Please copy the rows exactly, starting with the line that contains "Glemt din adgangskode?" and going on through the line that contains "le cadre d’une".

[Items in a dataset]
|---|
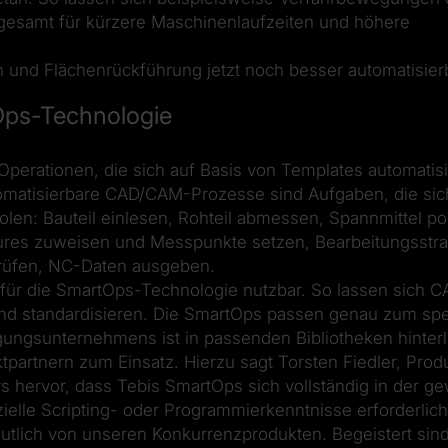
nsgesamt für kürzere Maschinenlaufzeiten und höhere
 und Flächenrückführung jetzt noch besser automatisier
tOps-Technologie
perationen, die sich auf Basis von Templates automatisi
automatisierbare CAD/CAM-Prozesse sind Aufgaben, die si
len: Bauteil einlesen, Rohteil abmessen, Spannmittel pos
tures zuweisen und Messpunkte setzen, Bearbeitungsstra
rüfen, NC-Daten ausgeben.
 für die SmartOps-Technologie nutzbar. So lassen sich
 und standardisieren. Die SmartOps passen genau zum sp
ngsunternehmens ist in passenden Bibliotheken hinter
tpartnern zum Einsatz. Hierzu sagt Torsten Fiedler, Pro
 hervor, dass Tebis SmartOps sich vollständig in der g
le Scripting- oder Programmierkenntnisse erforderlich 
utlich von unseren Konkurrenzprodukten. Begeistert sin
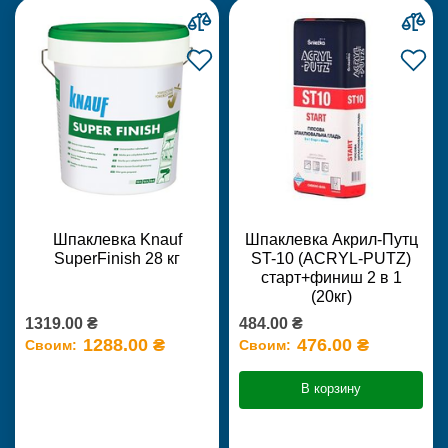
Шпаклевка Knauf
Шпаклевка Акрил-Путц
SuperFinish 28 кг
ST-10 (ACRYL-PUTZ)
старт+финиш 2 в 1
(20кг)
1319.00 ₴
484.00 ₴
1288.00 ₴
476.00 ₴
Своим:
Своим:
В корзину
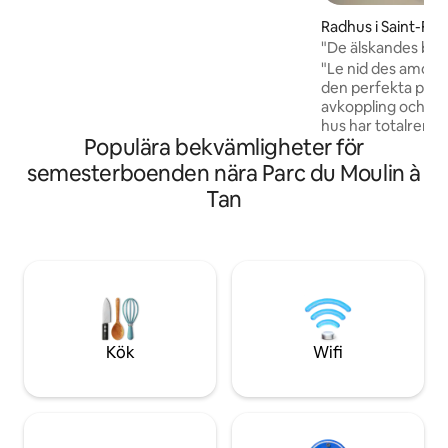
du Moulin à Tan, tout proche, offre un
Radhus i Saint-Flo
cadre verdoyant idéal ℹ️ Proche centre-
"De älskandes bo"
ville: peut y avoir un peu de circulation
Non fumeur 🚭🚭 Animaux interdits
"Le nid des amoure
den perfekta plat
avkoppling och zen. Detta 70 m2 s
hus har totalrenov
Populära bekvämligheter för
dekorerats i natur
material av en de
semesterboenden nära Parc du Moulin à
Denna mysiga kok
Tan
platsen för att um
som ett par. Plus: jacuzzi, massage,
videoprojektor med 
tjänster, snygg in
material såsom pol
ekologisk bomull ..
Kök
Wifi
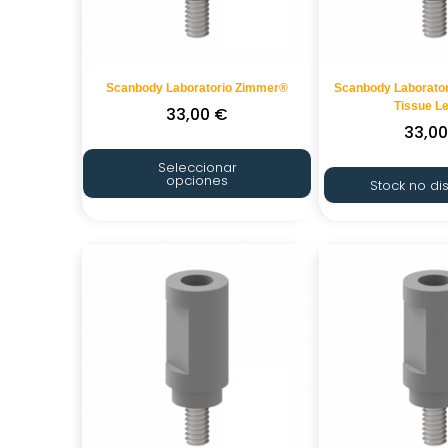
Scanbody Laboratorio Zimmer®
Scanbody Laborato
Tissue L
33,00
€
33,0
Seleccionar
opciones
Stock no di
|---|
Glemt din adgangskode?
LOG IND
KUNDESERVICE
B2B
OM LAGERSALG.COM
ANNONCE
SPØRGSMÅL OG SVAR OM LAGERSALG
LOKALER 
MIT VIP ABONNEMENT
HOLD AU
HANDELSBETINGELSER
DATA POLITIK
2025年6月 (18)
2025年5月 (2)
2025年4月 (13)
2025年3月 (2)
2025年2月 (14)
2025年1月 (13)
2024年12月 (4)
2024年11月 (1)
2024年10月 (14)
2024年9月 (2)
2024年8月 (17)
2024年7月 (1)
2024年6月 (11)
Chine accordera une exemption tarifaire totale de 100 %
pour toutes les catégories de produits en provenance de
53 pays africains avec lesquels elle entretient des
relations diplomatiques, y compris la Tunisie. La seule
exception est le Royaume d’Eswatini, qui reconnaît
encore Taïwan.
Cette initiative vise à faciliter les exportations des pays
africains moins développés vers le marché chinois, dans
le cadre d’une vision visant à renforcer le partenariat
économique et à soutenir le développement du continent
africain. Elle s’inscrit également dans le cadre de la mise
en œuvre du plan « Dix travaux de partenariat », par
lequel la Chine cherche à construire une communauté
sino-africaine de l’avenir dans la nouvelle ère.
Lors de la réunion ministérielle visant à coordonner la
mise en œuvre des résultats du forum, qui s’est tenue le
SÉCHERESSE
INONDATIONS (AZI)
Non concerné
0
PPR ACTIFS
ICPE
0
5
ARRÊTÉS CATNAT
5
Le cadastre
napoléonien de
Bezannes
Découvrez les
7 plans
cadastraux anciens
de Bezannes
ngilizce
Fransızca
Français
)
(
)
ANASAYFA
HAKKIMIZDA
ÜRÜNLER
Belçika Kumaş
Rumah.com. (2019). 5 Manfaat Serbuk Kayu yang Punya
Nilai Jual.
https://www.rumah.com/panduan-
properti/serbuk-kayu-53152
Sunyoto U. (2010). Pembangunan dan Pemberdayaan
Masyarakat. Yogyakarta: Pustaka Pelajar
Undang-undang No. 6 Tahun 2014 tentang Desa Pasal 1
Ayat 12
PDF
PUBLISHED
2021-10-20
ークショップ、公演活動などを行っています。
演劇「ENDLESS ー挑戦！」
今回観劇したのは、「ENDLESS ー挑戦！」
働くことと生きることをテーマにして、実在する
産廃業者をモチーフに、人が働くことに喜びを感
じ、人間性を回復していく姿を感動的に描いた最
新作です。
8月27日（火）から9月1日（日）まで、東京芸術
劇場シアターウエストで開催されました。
|---|
RESPONSE AREA:
Glemt din adgangskode?
LOG IND
KUNDESERVICE
B2B
OM LAGERSALG.COM
ANNONCE
SPØRGSMÅL OG SVAR OM LAGERSALG
LOKALER 
MIT VIP ABONNEMENT
HOLD AU
HANDELSBETINGELSER
DATA POLITIK
2025年6月 (18)
2025年5月 (2)
2025年4月 (13)
2025年3月 (2)
2025年2月 (14)
2025年1月 (13)
2024年12月 (4)
2024年11月 (1)
2024年10月 (14)
2024年9月 (2)
2024年8月 (17)
2024年7月 (1)
2024年6月 (11)
Chine accordera une exemption tarifaire totale de 100 %
pour toutes les catégories de produits en provenance de
53 pays africains avec lesquels elle entretient des
relations diplomatiques, y compris la Tunisie. La seule
exception est le Royaume d’Eswatini, qui reconnaît
encore Taïwan.
Cette initiative vise à faciliter les exportations des pays
africains moins développés vers le marché chinois, dans
le cadre d’une vision visant à renforcer le partenariat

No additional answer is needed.